As doces vinhas da ira
Boaventura de Sousa Santos
As sondagens que têm vindo a público recentemente revelam uma das facetas mais insidiosas da tragédia que se abateu sobre a sociedade portuguesa: o aceitar-se a tragédia como uma fatalidade e o que ela comporta, como a nova normalidade que, aliás, com o tempo deixará de ser nova para ser apenas normalidade. É normal que a esmagadora maioria dos portugueses esteja a empobrecer, mesmo que simultaneamente um punhado de super-ricos nunca tenha enriquecido tanto. É normal que emigre toda uma geração altamente qualificada com o esforço de todos nós, mesmo que com isso se esfume a possibilidade de deixarmos de ser uma economia subdesenvolvida ao sabor das trocas desiguais com as mais desenvolvidas.

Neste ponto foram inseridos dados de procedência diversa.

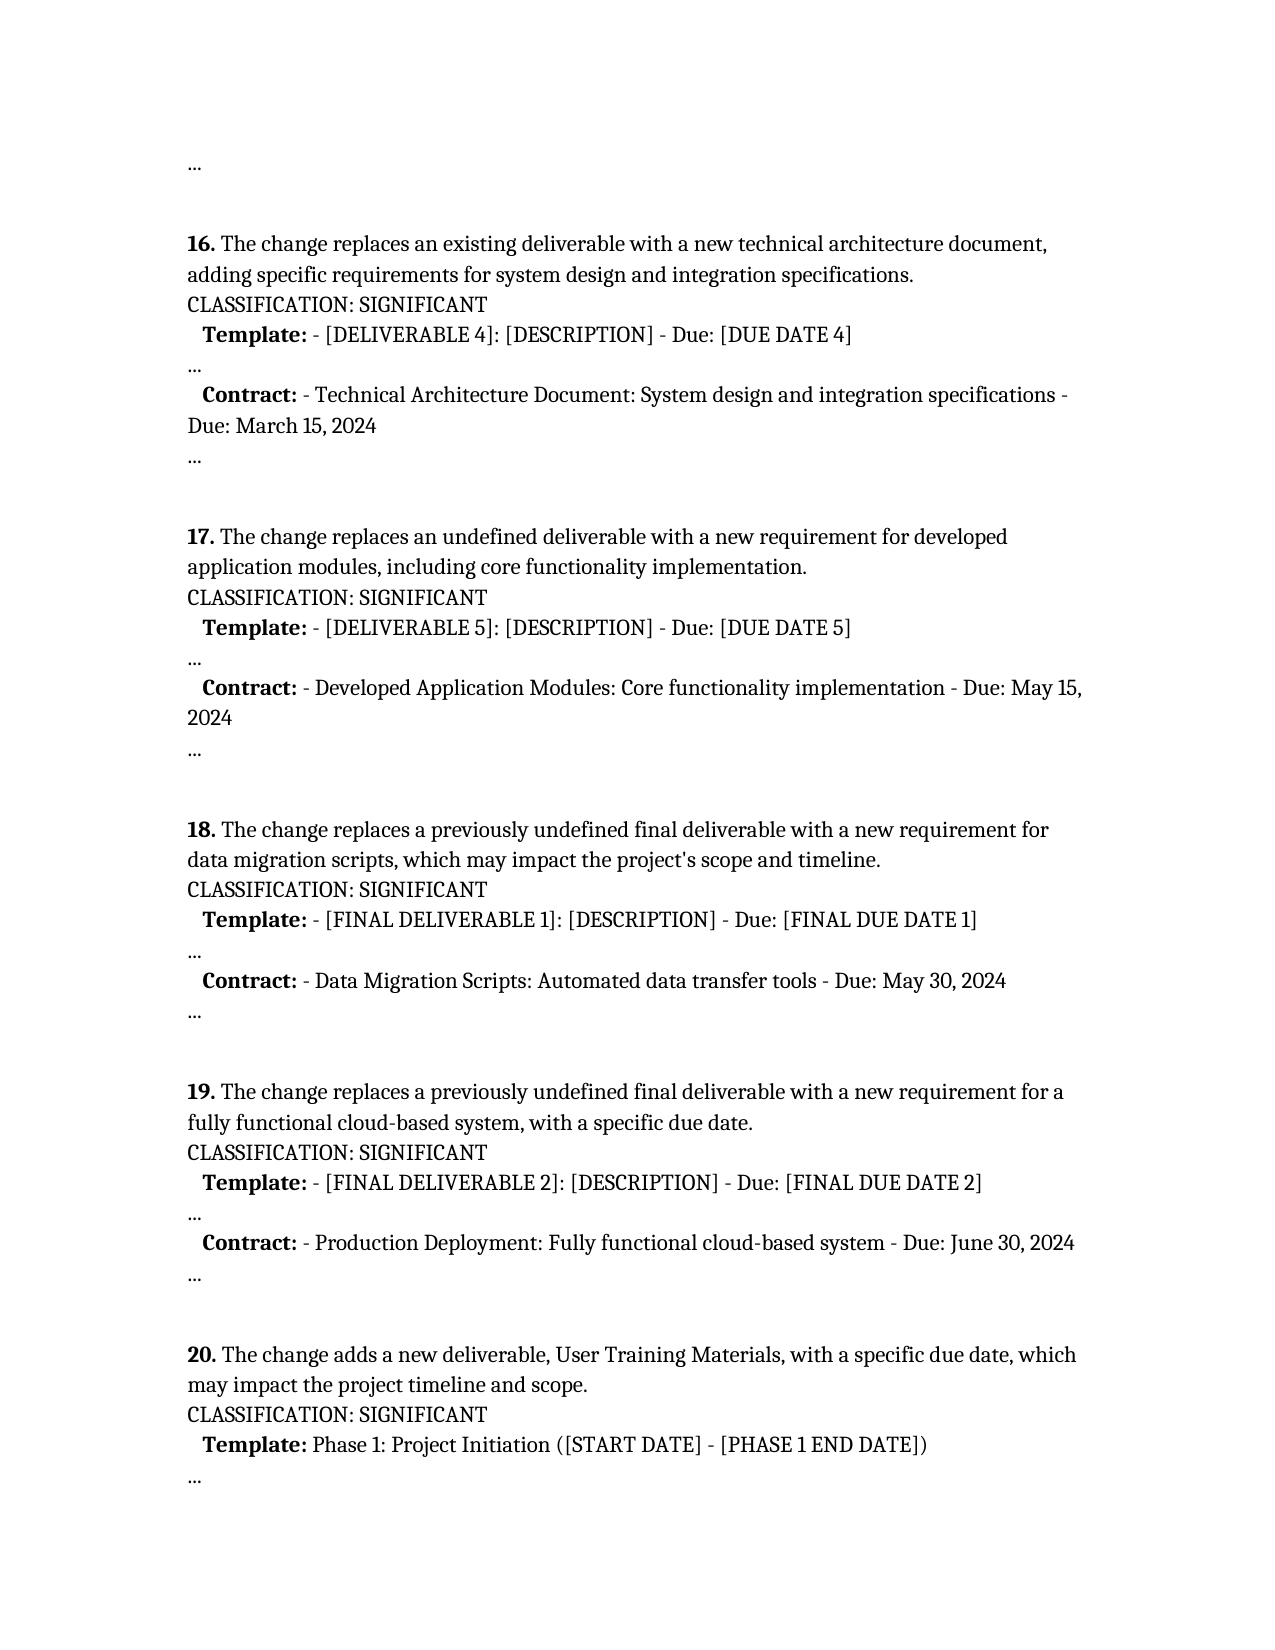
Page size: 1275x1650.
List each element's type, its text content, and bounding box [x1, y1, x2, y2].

text 18. The change replaces a previously undefined final deliverable with a new requirement for data migration scripts, which may impact the project's scope and timeline. CLASSIFICATION: SIGNIFICANT Template: - [FINAL DELIVERABLE 1]: [DESCRIPTION] - Due: [FINAL DUE DATE 1] ... Contract: - Data Migration Scripts: Automated data transfer tools - Due: May 30, 2024 ... [187, 817, 1087, 1054]
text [187, 1342, 1087, 1489]
text 16. The change replaces an existing deliverable with a new technical architecture document, adding specific requirements for system design and integration specifications. CLASSIFICATION: SIGNIFICANT Template: - [DELIVERABLE 4]: [DESCRIPTION] - Due: [DUE DATE 4] ... Contract: - Technical Architecture Document: System design and integration specifications - Due: March 15, 2024 ... [187, 231, 1087, 499]
text 19. The change replaces a previously undefined final deliverable with a new requirement for a fully functional cloud-based system, with a specific due date. CLASSIFICATION: SIGNIFICANT Template: - [FINAL DELIVERABLE 2]: [DESCRIPTION] - Due: [FINAL DUE DATE 2] ... Contract: - Production Deployment: Fully functional cloud-based system - Due: June 30, 2024 ... [187, 1079, 1087, 1317]
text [187, 150, 1087, 207]
text 17. The change replaces an undefined deliverable with a new requirement for developed application modules, including core functionality implementation. CLASSIFICATION: SIGNIFICANT Template: - [DELIVERABLE 5]: [DESCRIPTION] - Due: [DUE DATE 5] ... Contract: - Developed Application Modules: Core functionality implementation - Due: May 15, 2024 ... [187, 524, 1087, 792]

É normal que os pensionistas pobres e remediados tenham de ser extraordinariamente solidários para com todos os portugueses, ainda que o mesmo não possa ser exigido aos mais altos rendimentos, boa parte deles protegidos em offshores, e muito menos aos bancos que, pelo contrário, exigem a nossa solidariedade para continuarem a ter lucros fabulosos. É normal que os casais mais jovens não possam dar-se ao luxo de ter um filho, ou mais de um filho, e que nem lhes passe pela cabeça ter um aumento de salário (no caso improvável de os dois estarem empregados). É normal que tudo isto aconteça normalmente, que o pessimismo seja igual ao otimismo, que tanto a satisfação como a insatisfação sejam médias, que não haja eleições antecipadas, que, quando formos a votos, ganhe o PS apenas com maioria relativa e que, nesse caso, seja tão provável quanto improvável que o PS faça uma coligação com o partido que tem presidido à administração da tragédia.
O limite das sondagens é que não se podem sondar a si mesmas, ou seja, nada nos podem dizer sobre o que está a montante ou a jusante delas. Saber isso é crucial e, apesar de insondável, é quase óbvio. Senão vejamos. A montante das sondagens está a destruição da alternativa ao atual estado de coisas. Trata-se de uma ideologia que foi meticulosamente construída ao longo dos últimos trinta anos pelo pensamento neoliberal que avassalou as universidades, sobretudo os departamentos de economia, e o comentário político dos grandes meios de comunicação social. Não apenas cá mas em toda a Europa e América do Norte.
Como qualquer ideologia, é um conjunto de ideias em que são levados a acreditar os sectores da população mais prejudicados e punidos por elas. Por exemplo, a crítica do Estado social passa a ser convincente, mesmo para aqueles sectores da população que mais dependem dele, os trabalhadores e as classes médias. A ideia de que os portugueses têm vivido acima das suas posses passa a ser verosímil, mesmo para os portugueses em risco iminente de pobreza. Passa despercebido que este argumento preside a toda a gestão do atual governo e muito para além do que se diz. Dois exemplos. Tivemos um bom sistema de educação pública e isso prova-se com os resultados dos nossos jovens no ranking dos estudos da OCDE sobre excelência escolar.
Pois bem, tais resultados mostram que temos um nível de educação acima das nossas posses e, por isso, objetivamente, a política do atual Ministério da Educação visa baixar o nosso ranking, e é isso que muito provavelmente vai acontecer. Por sua vez, o Sistema Nacional de Saúde permitiu-nos atingir níveis de saúde coletiva, de esperança de vida e de prevenção de doenças evitáveis internacionalmente invejáveis. Isto significa que temos níveis de saúde acima das nossas posses.
Objetivamente, a atual política do Ministério da Saúde visa baixar esses níveis, e é isso que muito provavelmente vai acontecer. A névoa da ideologia não permite ao cidadão comum fazer estas ligações e, se as fizer, não permite que as conceba como um crime cometido contra ele e ela e seus filhos.
A jusante das sondagens está a alternativa da destruição. A normalidade, por mais anormal ou dolorosa, é o que é, uma fatalidade. Quem a recusa é irracional e auto-destroi-se. Pode revoltar-se, mas corre o risco de ir para prisão, o que implica um custo para o Estado enquanto as prisões não forem privatizadas. Pode pedir ajuda médica, mas tende a ficar dependente de anti-depressivos e a sua irracionalidade obriga o Estado a responder racionalmente, deixando de comparticipar o custo dos remédios. Pode suicidar-se, mas com isso perde a vida, um dano irreparável que, quando muito, trará uma poupança mínima ao Estado.
O círculo infernal da destruição da alternativa e da alternativa da destruição tem uma saída? Tem, mas essa não se pergunta aos indivíduos em sondagens porque não reside em respostas individuais.